By Lane Moore, Contributor
[Caldo Verde; 2018]
Rating: 5.5/10
Key tracks: “This Is My Dinner”, “Candles”, “Chapter 87 of He”
Occasionally, an album leaves me pondering “What the hell was that last hour and 30 minutes?” Sun Kil Moon’s This Is My Dinner is one of those albums. While their earlier efforts, such as Benji, are like a candle flame – emphasizing the fragility of life and its ability to be extinguished in a moment – This Is My Dinner’s style is colloquial to the point of near-nonsense. The instrumentation is jazzy, atmospheric and intriguing, but much of the narrative’s delivery resembles the ramblings of an old man. Maybe this is the product of Mark Kozelek’s “middle-aged lonesome,” or perhaps he just enjoys pursuing tangents about candles and washing socks. Either way, the parallelism and interconnectedness of This Is My Dinner are its key features.
Read more: Album Review: Sun Kil Moon – Common as Light and Love Are Red Valleys of Blood
This parallel structure is not blatant disarray.
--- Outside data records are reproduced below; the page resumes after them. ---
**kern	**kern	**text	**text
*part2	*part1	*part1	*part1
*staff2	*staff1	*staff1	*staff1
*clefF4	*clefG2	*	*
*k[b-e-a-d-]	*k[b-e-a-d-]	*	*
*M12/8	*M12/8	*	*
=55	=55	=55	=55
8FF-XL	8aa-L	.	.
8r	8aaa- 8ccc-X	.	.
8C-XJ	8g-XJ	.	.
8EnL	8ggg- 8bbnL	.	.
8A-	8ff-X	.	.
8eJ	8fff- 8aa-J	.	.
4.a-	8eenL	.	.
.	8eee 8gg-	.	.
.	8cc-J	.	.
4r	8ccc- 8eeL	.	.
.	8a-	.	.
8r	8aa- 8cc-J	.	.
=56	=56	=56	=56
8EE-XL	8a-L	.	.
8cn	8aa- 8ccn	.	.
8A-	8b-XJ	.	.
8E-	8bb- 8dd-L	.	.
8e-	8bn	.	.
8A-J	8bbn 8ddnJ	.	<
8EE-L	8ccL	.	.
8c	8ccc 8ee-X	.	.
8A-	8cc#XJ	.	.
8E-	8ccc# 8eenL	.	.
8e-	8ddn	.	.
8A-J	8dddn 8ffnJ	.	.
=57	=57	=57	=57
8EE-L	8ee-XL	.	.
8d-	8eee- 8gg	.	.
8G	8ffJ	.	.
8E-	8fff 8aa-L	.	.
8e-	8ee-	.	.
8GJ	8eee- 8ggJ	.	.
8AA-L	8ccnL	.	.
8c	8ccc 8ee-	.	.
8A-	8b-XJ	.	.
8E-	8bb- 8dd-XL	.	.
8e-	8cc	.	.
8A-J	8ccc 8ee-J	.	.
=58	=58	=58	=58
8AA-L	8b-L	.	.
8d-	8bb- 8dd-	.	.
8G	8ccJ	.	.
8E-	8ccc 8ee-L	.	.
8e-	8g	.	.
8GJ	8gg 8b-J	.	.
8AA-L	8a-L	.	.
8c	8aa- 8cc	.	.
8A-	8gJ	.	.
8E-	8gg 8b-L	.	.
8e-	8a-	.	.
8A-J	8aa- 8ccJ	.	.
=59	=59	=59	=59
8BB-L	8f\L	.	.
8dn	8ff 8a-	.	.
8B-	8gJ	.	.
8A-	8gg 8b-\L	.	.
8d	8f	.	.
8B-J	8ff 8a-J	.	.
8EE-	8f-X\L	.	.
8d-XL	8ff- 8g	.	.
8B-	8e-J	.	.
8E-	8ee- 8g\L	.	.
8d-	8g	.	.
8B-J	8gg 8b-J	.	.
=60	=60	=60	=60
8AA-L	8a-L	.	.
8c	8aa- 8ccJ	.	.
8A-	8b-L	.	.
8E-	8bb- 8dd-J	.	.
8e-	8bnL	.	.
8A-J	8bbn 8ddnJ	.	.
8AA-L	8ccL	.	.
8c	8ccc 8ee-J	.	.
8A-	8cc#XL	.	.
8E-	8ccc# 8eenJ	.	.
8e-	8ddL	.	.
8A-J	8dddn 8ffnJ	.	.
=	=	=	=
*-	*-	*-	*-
It leaves room for Kozelek’s halfway spoken-word technique, which is the perfect mate for the captivating and simplistic instrumentation behind him. Generally, each song’s main idea can be traced back to Mark Kozelek’s travels through Europe, especially Scandinavia. He repeatedly makes statements such as “The Swedes are smarter and more organized than Americans” (“Candles”) and “I’ve traveled all around the world and Norwegians have the most beautiful eyes” (“This Is My Dinner”).
Yes, these seem like normal thoughts a musician might have while on tour. However, anything that does not relate to traveling on This Is My Dinner is intentional and conversational nonsense. On “Candles”, Kozelek rants about refusing to eat reindeer for an entire two minutes. He also routinely mentions boxing, candles, his favorite songs and a woman coughing, but nothing quite matches the majesty of Kozelek’s dialogue about his socks on “Soap for Joyful Hands”. He is “very sentimental about [his] socks,” and he really wants us to know.
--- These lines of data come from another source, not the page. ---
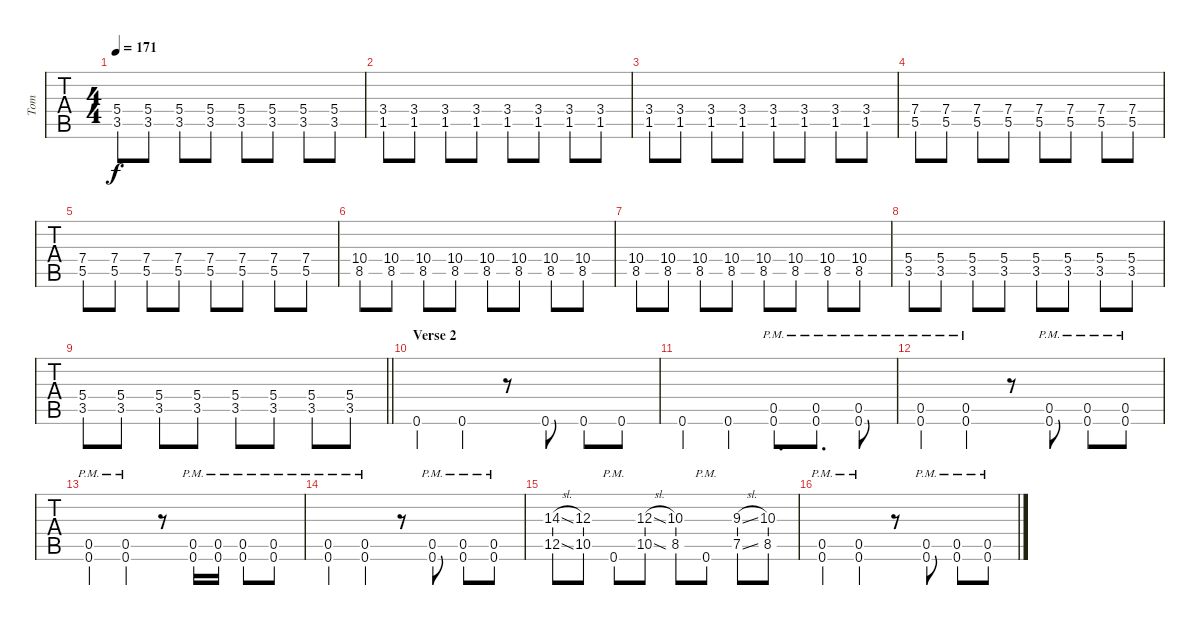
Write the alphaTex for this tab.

\track ("Tom" "Tom") {instrument distortionguitar}
\staff {tabs}
\tuning (C4 G3 Eb3 Bb2 F2 Bb1) {hide}
\ts (4 4)
\tempo 171
\clef f4
\ks c
(5.4 3.5).8{dy f} (5.4 3.5).8 (5.4 3.5).8 (5.4 3.5).8 (5.4 3.5).8 (5.4 3.5).8 (5.4 3.5).8 (5.4 3.5).8 |
(3.4 1.5).8 (3.4 1.5).8 (3.4 1.5).8 (3.4 1.5).8 (3.4 1.5).8 (3.4 1.5).8 (3.4 1.5).8 (3.4 1.5).8 |
(3.4 1.5).8 (3.4 1.5).8 (3.4 1.5).8 (3.4 1.5).8 (3.4 1.5).8 (3.4 1.5).8 (3.4 1.5).8 (3.4 1.5).8 |
(7.4 5.5).8 (7.4 5.5).8 (7.4 5.5).8 (7.4 5.5).8 (7.4 5.5).8 (7.4 5.5).8 (7.4 5.5).8 (7.4 5.5).8 |
(7.4 5.5).8 (7.4 5.5).8 (7.4 5.5).8 (7.4 5.5).8 (7.4 5.5).8 (7.4 5.5).8 (7.4 5.5).8 (7.4 5.5).8 |
(10.4 8.5).8 (10.4 8.5).8 (10.4 8.5).8 (10.4 8.5).8 (10.4 8.5).8 (10.4 8.5).8 (10.4 8.5).8 (10.4 8.5).8 |
(10.4 8.5).8 (10.4 8.5).8 (10.4 8.5).8 (10.4 8.5).8 (10.4 8.5).8 (10.4 8.5).8 (10.4 8.5).8 (10.4 8.5).8 |
(5.4 3.5).8 (5.4 3.5).8 (5.4 3.5).8 (5.4 3.5).8 (5.4 3.5).8 (5.4 3.5).8 (5.4 3.5).8 (5.4 3.5).8 |
\barLineRight lightlight
(5.4 3.5).8 (5.4 3.5).8 (5.4 3.5).8 (5.4 3.5).8 (5.4 3.5).8 (5.4 3.5).8 (5.4 3.5).8 (5.4 3.5).8 |
\section ("" "Verse 2")
0.6.4{balance 16} 0.6.4 r.8 0.6.8 0.6.8 0.6.8 |
0.6.4 0.6.4 (0.5{pm} 0.6{pm}).8{d} (0.5{pm} 0.6{pm}).8{d} (0.5{pm} 0.6{pm}).8 |
(0.5{pm} 0.6{pm}).4 (0.5{pm} 0.6{pm}).4 r.8 (0.5{pm} 0.6{pm}).8 (0.5{pm} 0.6{pm}).8 (0.5{pm} 0.6{pm}).8 |
(0.5{pm} 0.6{pm}).4 (0.5{pm} 0.6{pm}).4 r.8 (0.5{pm} 0.6{pm}).16 (0.5{pm} 0.6{pm}).16 (0.5{pm} 0.6{pm}).8 (0.5{pm} 0.6{pm}).8 |
(0.5{pm} 0.6{pm}).4 (0.5{pm} 0.6{pm}).4 r.8 (0.5{pm} 0.6{pm}).8 (0.5{pm} 0.6{pm}).8 (0.5{pm} 0.6{pm}).8 |
(14.3{sl} 12.5{sl}).8 (12.3 10.5).8 0.6{pm}.8 (12.3{sl} 10.5{sl}).8 (10.3 8.5).8 0.6{pm}.8 (9.3{sl} 7.5{sl}).8 (10.3 8.5).8 |
(0.5{pm} 0.6{pm}).4 (0.5{pm} 0.6{pm}).4 r.8 (0.5{pm} 0.6{pm}).8 (0.5{pm} 0.6{pm}).8 (0.5{pm} 0.6{pm}).8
These pervasive and out-of-pocket thoughts are meant to bring the concept of touring to life, which is why 50 percent of the content on This Is My Dinner sounds like a fever dream Kozelek experiences on an airplane. On multiple occasions, he references the plane seat he sits in and bluntly explains that many of the lyrics were written while traveling. The boundary between the fever dream and reality becomes so blurry by the time that Kozelek exclaims, “We’re gonna play this song right now! / It’s called Come On Get Happy!” one might not even realize that “Chapter 87 of He”, is literally Mark Kozelek reading chapter 87 of John Connolly’s “he”. This Is My Dinner is certainly a concept record, but the concept is masked by the disorder induced by its own poetic stylings.
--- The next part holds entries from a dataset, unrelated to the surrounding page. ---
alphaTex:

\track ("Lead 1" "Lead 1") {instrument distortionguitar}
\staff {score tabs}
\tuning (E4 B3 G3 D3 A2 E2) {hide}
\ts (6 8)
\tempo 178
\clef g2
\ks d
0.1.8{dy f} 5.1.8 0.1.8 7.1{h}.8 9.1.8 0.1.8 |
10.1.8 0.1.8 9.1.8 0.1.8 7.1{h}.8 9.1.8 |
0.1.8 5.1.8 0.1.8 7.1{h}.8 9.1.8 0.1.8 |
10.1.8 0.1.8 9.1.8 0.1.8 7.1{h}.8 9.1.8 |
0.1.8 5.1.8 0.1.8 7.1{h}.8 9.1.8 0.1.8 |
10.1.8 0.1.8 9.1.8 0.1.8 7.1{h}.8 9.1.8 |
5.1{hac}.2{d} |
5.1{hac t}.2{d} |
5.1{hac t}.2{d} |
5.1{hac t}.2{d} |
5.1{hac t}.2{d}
This Is My Dinner exists inside of itself, like a time loop with recurring events and themes. There are no clear choruses or bridges – only dense stanzas of detached narratives which repeat endlessly. Each song’s structure is cemented by the rotation between thoughts of traveling and recounted memories and daydreams. There is no in-between or interwoven feeling on this album. There is only the absurd and creative energy of a group who, as usual, wish to bring something new to life. After this hour and a half, only one thing is clear: Mark Kozelek really likes his socks.